Here is the solution code:

MATCH (i:Ingredient)
RETURN i.ingredient_community as community,
       count(*) as communitySize,
       collect(i.name)[..3] as ingredients
ORDER BY communitySize DESC LIMIT 5

The results returned will look like this:

EXIA.7

 

The largest community contains 18 ingredients, while the second largest community consists of 15 ingredients. On average, the communities are relatively small. It seems that our recipes dataset contains a variety of dishes that do not have many ingredients in common. You have returned random three members for each community, which might not be the most representative members.

Part 8: Find representatives of the top five communities with the PageRank algorithm. (Instructions)


The PageRank algorithm regards each relationship as a vote of importance or influence. In the context of our ingredients analysis, each relationship represents a commonly used together connections. Ingredients that are the most commonly used together with other common ingredients will rank the highest. You can regard them as the representatives of those communities. When calculating each community’s representatives, you want to consider only nodes and links of a specific community. You will use an anonymous graph with cypher projection to filter only nodes and links between each specific community. This way, you will run the PageRank algorithm for each community separately.

The query below provides a template for computing representatives of each community with PageRank. Update the query to:

  • Compute the representatives for the top five largest communities.

  • Update the relationshipQuery to match all the COMMONLY_USED_TOGETHER relationships between Ingredient nodes in a specific community.

  • Return the community id, community size, and the top three representatives for each community.

MATCH (i:Ingredient)
WITH i.ingredient_community as community,
     count(*) as communitySize

// Order by community size and limit the top five largest communities

CALL gds.pageRank.stream({
  nodeQuery:'MATCH (i:Ingredient) WHERE i.ingredient_community = $community
             RETURN id(i) as id',

  relationshipQuery: // Match all COMMONLY_USED_TOGETHER relationships between nodes in a specific community

  relationshipWeightProperty:'weight',
  parameters:{community:community}})
YIELD nodeId, score
WITH community, communitySize, nodeId, score
ORDER BY score DESC
// Return the community, communitySize, and the top three representatives for each community

Part 8: Find representatives of the top five communities with the PageRank algorithm. (Solution)

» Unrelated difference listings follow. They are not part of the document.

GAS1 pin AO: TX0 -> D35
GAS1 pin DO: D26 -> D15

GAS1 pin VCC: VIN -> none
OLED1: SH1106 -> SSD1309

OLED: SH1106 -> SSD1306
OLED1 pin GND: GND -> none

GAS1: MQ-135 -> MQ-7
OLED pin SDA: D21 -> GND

The query below provides a template for computing representatives of each community with PageRank. Update the query to:

  • Compute the representatives for the top five largest communities.

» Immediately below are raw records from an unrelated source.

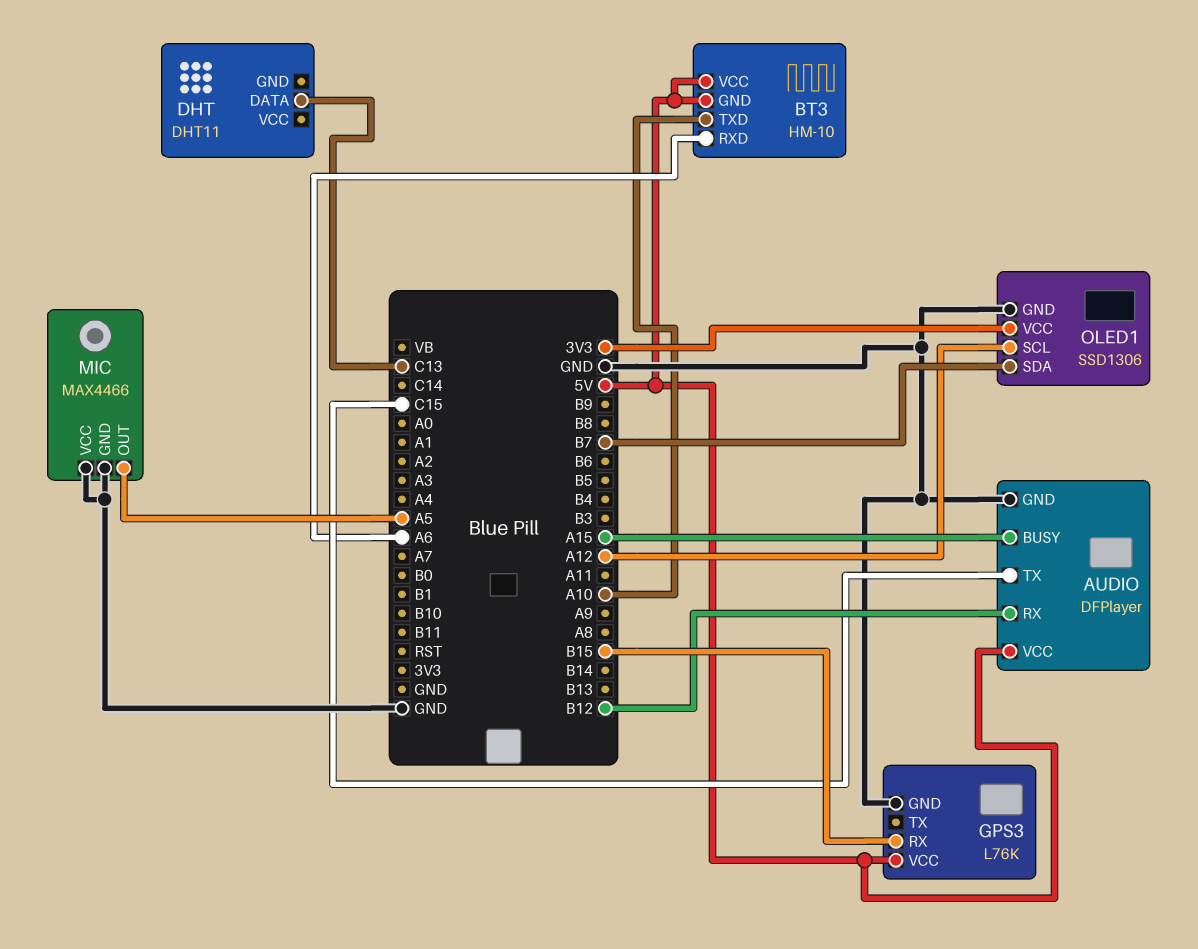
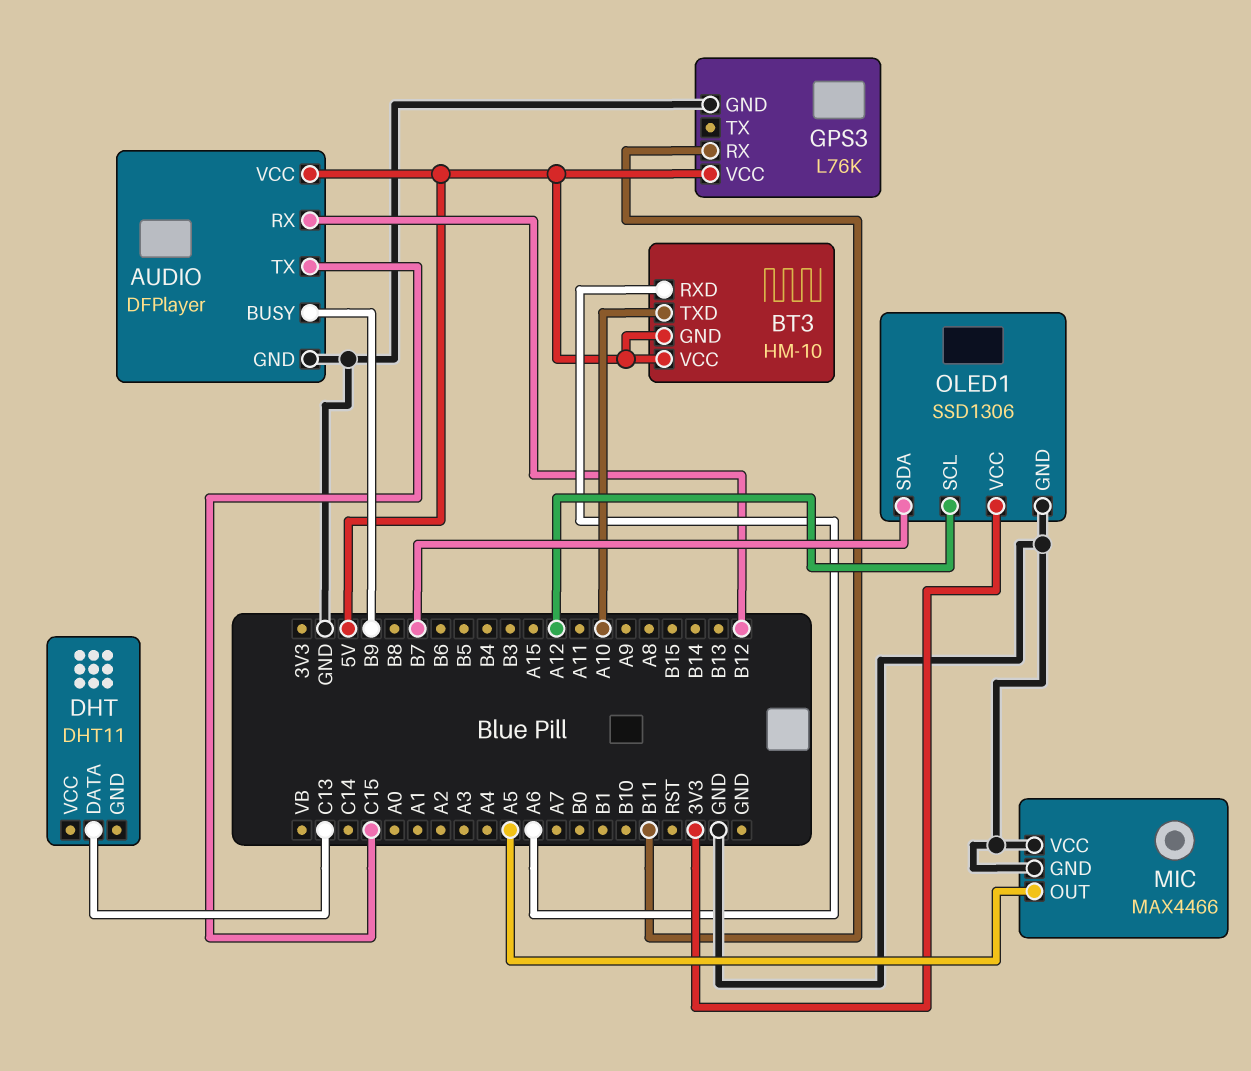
AUDIO pin BUSY: A15 -> B9
GPS3 pin RX: B15 -> B11

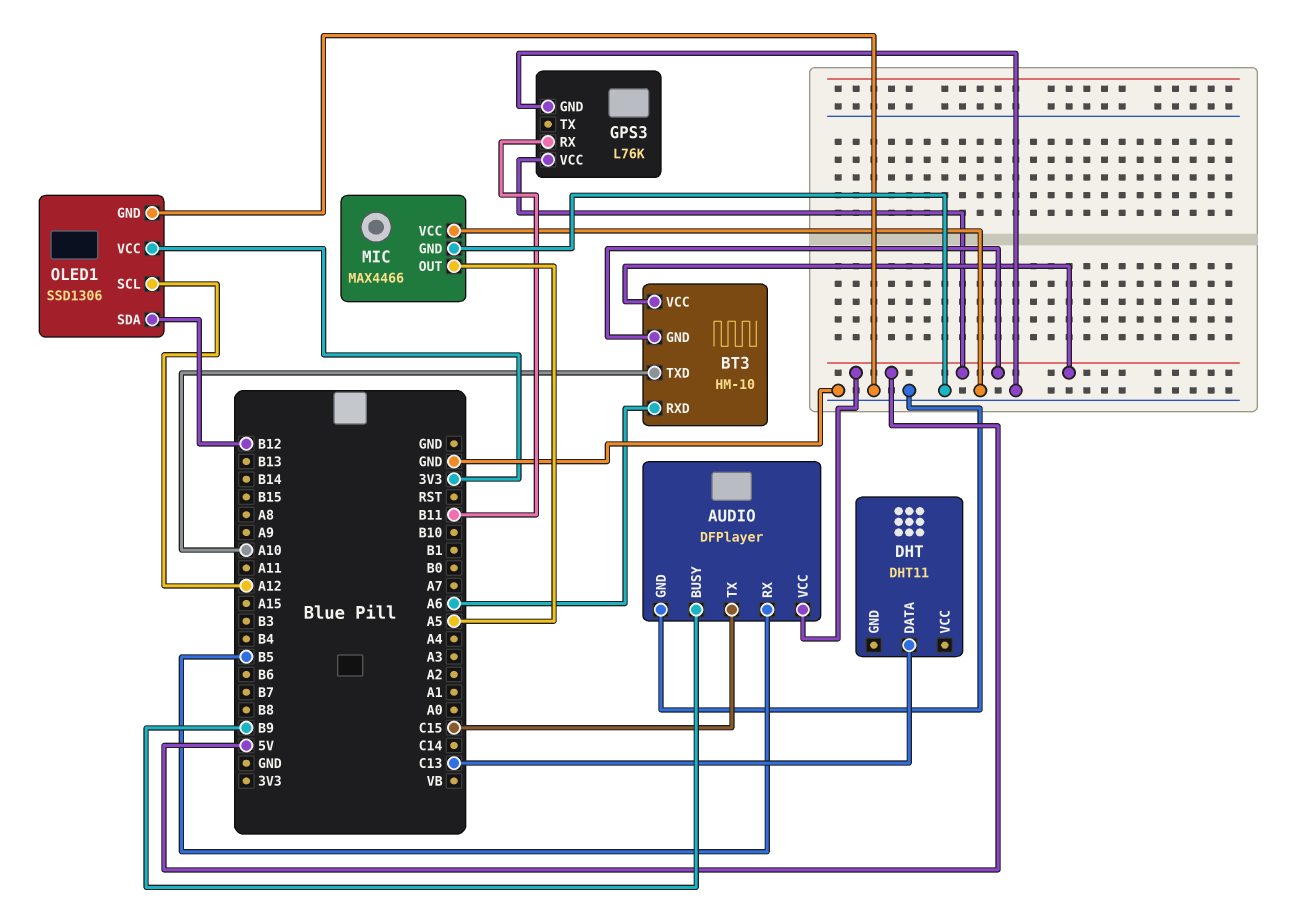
AUDIO pin RX: B12 -> B5
OLED1 pin SDA: B7 -> B12

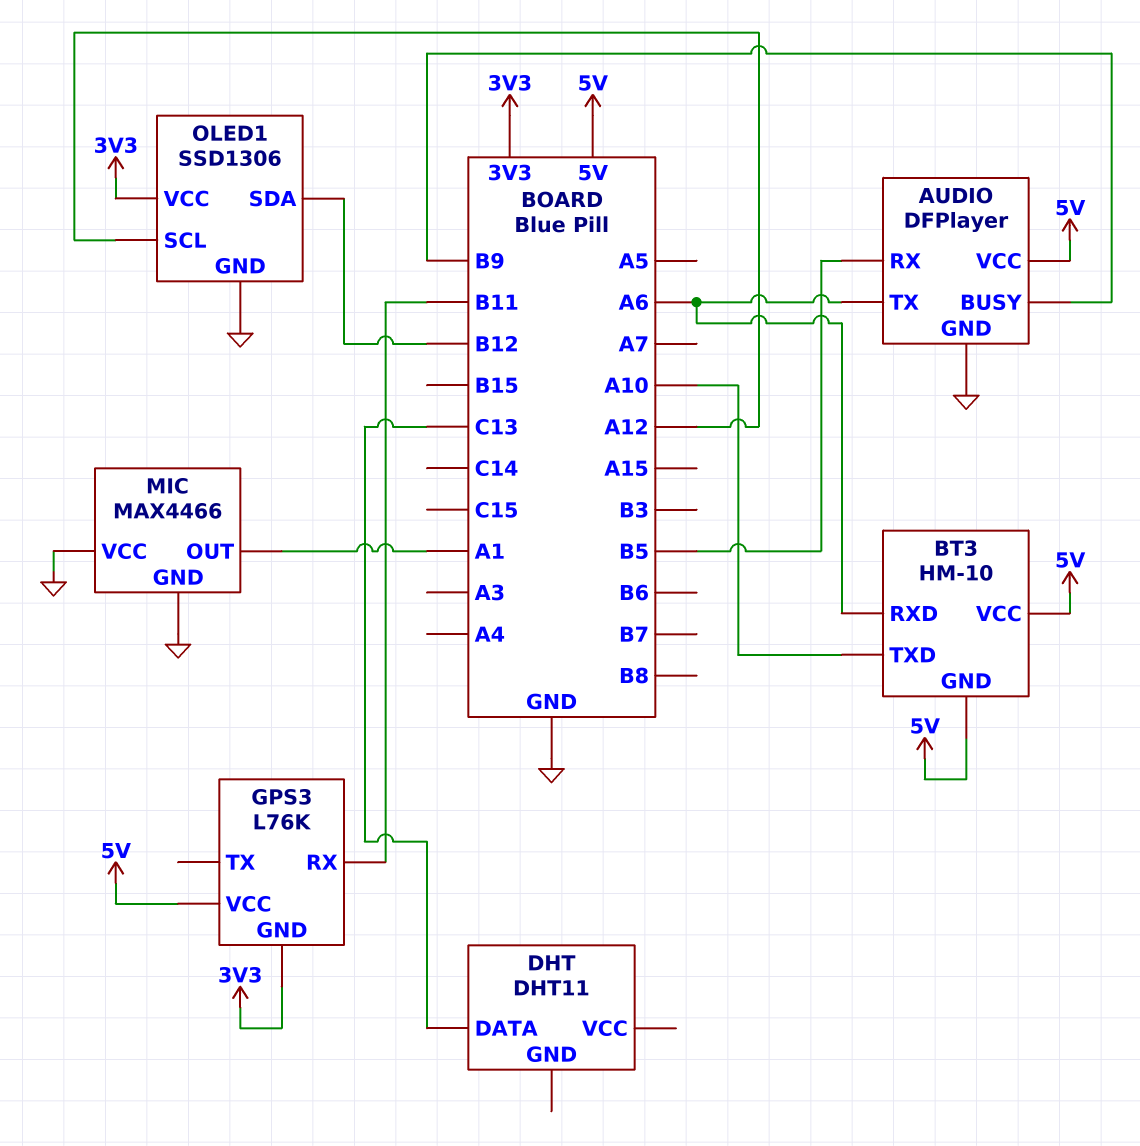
AUDIO pin TX: C15 -> A6
GPS3 pin GND: GND -> 3V3
MIC pin OUT: A5 -> A1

  • Update the relationshipQuery to match all the COMMONLY_USED_TOGETHER relationships between Ingredient nodes in a specific community.

  • Return the community id, community size, and the top three representatives for each community.

Here is the solution code:

MATCH (i:Ingredient)
WITH i.ingredient_community as community,count(*) as communitySize
ORDER BY communitySize DESC LIMIT 5
CALL gds.pageRank.stream({
  nodeQuery:'MATCH (i:Ingredient) WHERE i.ingredient_community = $community
             RETURN id(i) as id',
  relationshipQuery:'MATCH (s:Ingredient)-[r:COMMONLY_USED_TOGETHER]->(t:Ingredient)
                     WHERE s.ingredient_community = $community AND t.ingredient_community = $community
                     RETURN id(s) as source, id(t) as target,r.score as weight',
  relationshipWeightProperty:'weight',
  parameters:{community:community}})
YIELD nodeId,score
WITH community, communitySize, nodeId, score
ORDER BY score DESC
RETURN community, communitySize, collect(gds.util.asNode(nodeId).name)[..3] as representatives
ORDER BY communitySize DESC

The results returned will look like this:

EXIA.8

Analysis of commonly used together ingredients: Taking it further


  1. Change the similarityCutoff and topK parameters to see how it affects the results.

  2. Try using Overlap Similarity instead of Node Similarity algorithm.

  3. Try doing the same analysis for recipes instead of ingredients.

Analysis of commonly used together ingredients (Summary)


In the exercise you used a number of graph algorithms to analyze data.